No to juz wiemy, ze krasnoludki na świecie som. A jak som krasnoludki, to som tyz pewnie i inkse skrzaty, karzełki, gnomy, koboldy, liliputy … i jesce trolle, ftóre tym sie rózniom od reśty, ze niekoniecnie som małe – mogom być i w rozmiarze S, i w XXL. W komentorzak pod wpisem o gamoniak i krasnoludkak scyrze, jako jegomościowi na spowiedzi, napisoliście, co wom o skrzatak wiadomo. No to mi wypado, cobyk i jo scyrze napisoł, co o nik wiem. A jo wiem cosik o takim jednym skrzacie, o ftórym usłysołek, kie bratanek mojego bacy po powrocie z robót w Irlandii nawiedził nasom chałupe i opowiedzioł, jak w tej Irladnii jest.

Podobno jest tamok piknie, ale pod jednym warunkiem: ze nie natrafi sie ani na poniom banszi, ani na leprekona. Poniom banszi na rozie zostowmy, moze opowiem wom o niej przy inksej okazji, ona skrzatem nie jest. Leprekon natomiast – jest nim jak najbardziej (właściwie to pise sie: „leprechaun”, a godo: „leprekon”, ale jo wole pisać tak, jak sie godo, zawse bede mioł o dwie literki do wypisywania mniej :-)). Zyje se ten cudok na zielonej wyspie Irlandii, ale z typowym Irlandcykiem niewiele mo wspólnego, bo typowy Irlandcyk jest sympatycny, a leprekon – krucafuks! – ciągle jakieś złośliwości cłekowi ryktuje: a to pare funtów irlandzkik ukrodnie, a to zepsuje płyte irlandzkiego zespołu Ju-Tu, a to wypije komuś ze śklanicy pikne irlandzkie piwo Gines abo Kilkenny.

Ale … pewien pozytek z takiego leprekona moze jednak być: ta beskurcyja wie, ka ukryty jest kociołek pełen złota! I moze taki kociołek piknie pokazać kozdemu, fto go złapie. Tak więc jakimś sposobem trza sprytnie leprekona chycić, a potem kazać mu, coby zaprowadził do tego kociołka. I wte zaprowadzi. Ino uwaga! Przez całom droge do kociołka leprekon bedzie uciekoł sie do róznyk śtucek, coby odwrócić od siebie uwage cłeka. Nie wolno dać sie nabrać! Choćby nie wiadomo co sie działo, trza ciągle mieć fundamenta na oku! Jeśli ftoś choćby na kwilecke odwróci wzrok kasi indziej – leprekon zniknie. I wte trza bedzie sukać go od nowa. A drugi roz mozno juz nie mieć telo scynścia, coby go dopaść.

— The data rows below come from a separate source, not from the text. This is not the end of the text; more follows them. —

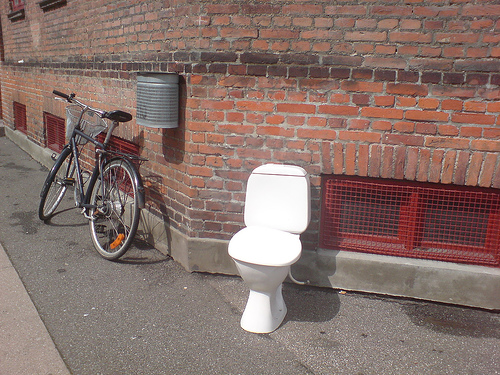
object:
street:
[0, 135, 499, 372]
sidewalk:
[0, 125, 184, 369]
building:
[1, 0, 491, 298]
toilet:
[222, 159, 317, 339]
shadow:
[141, 175, 184, 264]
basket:
[62, 109, 129, 141]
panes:
[91, 130, 143, 190]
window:
[90, 130, 140, 192]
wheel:
[24, 144, 86, 228]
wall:
[41, 0, 128, 84]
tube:
[282, 265, 317, 291]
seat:
[97, 105, 137, 123]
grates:
[321, 172, 498, 269]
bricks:
[362, 53, 408, 68]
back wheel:
[82, 154, 146, 261]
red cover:
[323, 180, 498, 267]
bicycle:
[37, 83, 154, 270]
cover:
[206, 220, 315, 272]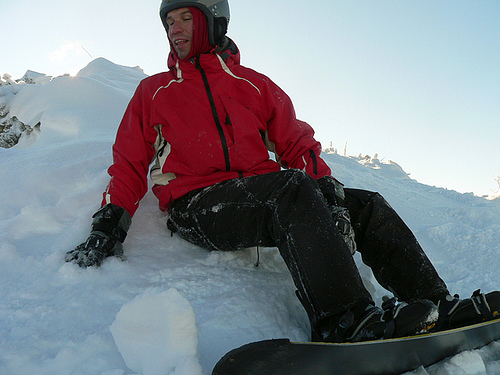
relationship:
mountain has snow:
[43, 60, 115, 136] [59, 122, 104, 155]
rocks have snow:
[9, 112, 46, 155] [59, 122, 104, 155]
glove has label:
[82, 203, 134, 275] [101, 188, 113, 203]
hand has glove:
[63, 200, 131, 277] [82, 203, 134, 275]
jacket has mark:
[116, 53, 316, 178] [218, 100, 253, 166]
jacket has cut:
[116, 53, 316, 178] [142, 130, 181, 199]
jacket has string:
[116, 53, 316, 178] [254, 240, 266, 270]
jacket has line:
[116, 53, 316, 178] [209, 54, 264, 101]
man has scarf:
[104, 2, 429, 327] [187, 11, 218, 55]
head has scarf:
[157, 4, 232, 63] [187, 11, 218, 55]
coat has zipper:
[116, 53, 316, 178] [190, 62, 233, 167]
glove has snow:
[82, 203, 134, 275] [59, 122, 104, 155]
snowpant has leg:
[204, 171, 427, 306] [236, 173, 348, 312]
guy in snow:
[104, 2, 429, 327] [59, 122, 104, 155]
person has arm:
[104, 2, 429, 327] [99, 103, 160, 248]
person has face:
[104, 2, 429, 327] [165, 12, 200, 52]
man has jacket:
[104, 2, 429, 327] [116, 53, 316, 178]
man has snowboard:
[104, 2, 429, 327] [221, 330, 476, 369]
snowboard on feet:
[221, 330, 476, 369] [323, 277, 497, 328]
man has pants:
[104, 2, 429, 327] [204, 171, 427, 306]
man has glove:
[104, 2, 429, 327] [82, 203, 134, 275]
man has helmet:
[104, 2, 429, 327] [161, 2, 233, 46]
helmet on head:
[161, 2, 233, 46] [157, 4, 232, 63]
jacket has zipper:
[116, 53, 316, 178] [190, 62, 233, 167]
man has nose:
[104, 2, 429, 327] [167, 20, 186, 34]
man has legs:
[104, 2, 429, 327] [244, 174, 448, 295]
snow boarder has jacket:
[104, 2, 429, 327] [116, 53, 316, 178]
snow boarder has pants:
[104, 2, 429, 327] [204, 171, 427, 306]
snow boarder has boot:
[104, 2, 429, 327] [362, 299, 440, 335]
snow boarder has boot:
[104, 2, 429, 327] [454, 289, 496, 317]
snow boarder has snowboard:
[104, 2, 429, 327] [221, 330, 476, 369]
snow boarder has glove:
[104, 2, 429, 327] [82, 203, 134, 275]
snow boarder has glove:
[104, 2, 429, 327] [320, 173, 361, 250]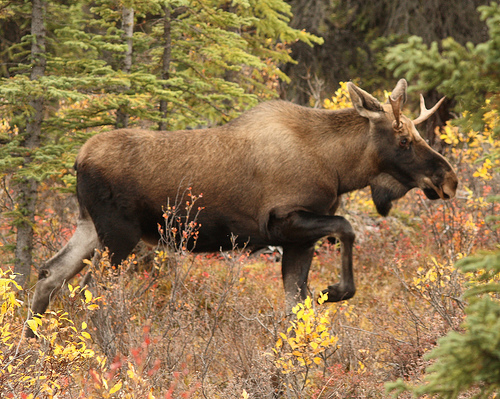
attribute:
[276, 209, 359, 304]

Jak w ogóle leprekona sukać? Najlepiej na słuch. Syćkie leprekony z zawodu som sewcami. A moze z zamiłowania, nie z zawodu? Niewozne! Wozne, ze butów po cichu robić sie nie do – coby je wyryktować, trza sie nieźle nastukać sewskim młotkiem. No i podobno casem mozno ten stukot młotka w róznyk miejscak usłyseć. Jeśli więc traficie kiesik do Irlandii i usłysycie tamok jakieś stukanie, to koniecnie sprawdźcie, cy to nie leprekon.

A zreśtom … jo wiem, cy ino w Irlandii mozno leprekona spotkać? Przecie przodkowie Irlandcyków, Celtowie, byli kiesik i na polskik ziemiak. W cwortym wieku przed narodzeniem Poniezusa ku nom przybyli. Pomieskali se u nos jakieś 200 roków, a potem przenieśli sie na Zachód. Ale moze nie syćka sie przenieśli? Moze jednak paru ik w Polsce zostało? No a jeśli zostało, to pare leprekonów mogło zostać rozem z nimi. Krucafuks! To i jo sie muse za takim leprekonem rozejrzeć! I zmusić go, coby mi kociołek pełen złota pokazoł! W końcu złoto jak złoto, ale taki kociołek to mi sie przydo. Z kociołka łatwiej bedzie pić Smadnego Mnicha niz z flaski.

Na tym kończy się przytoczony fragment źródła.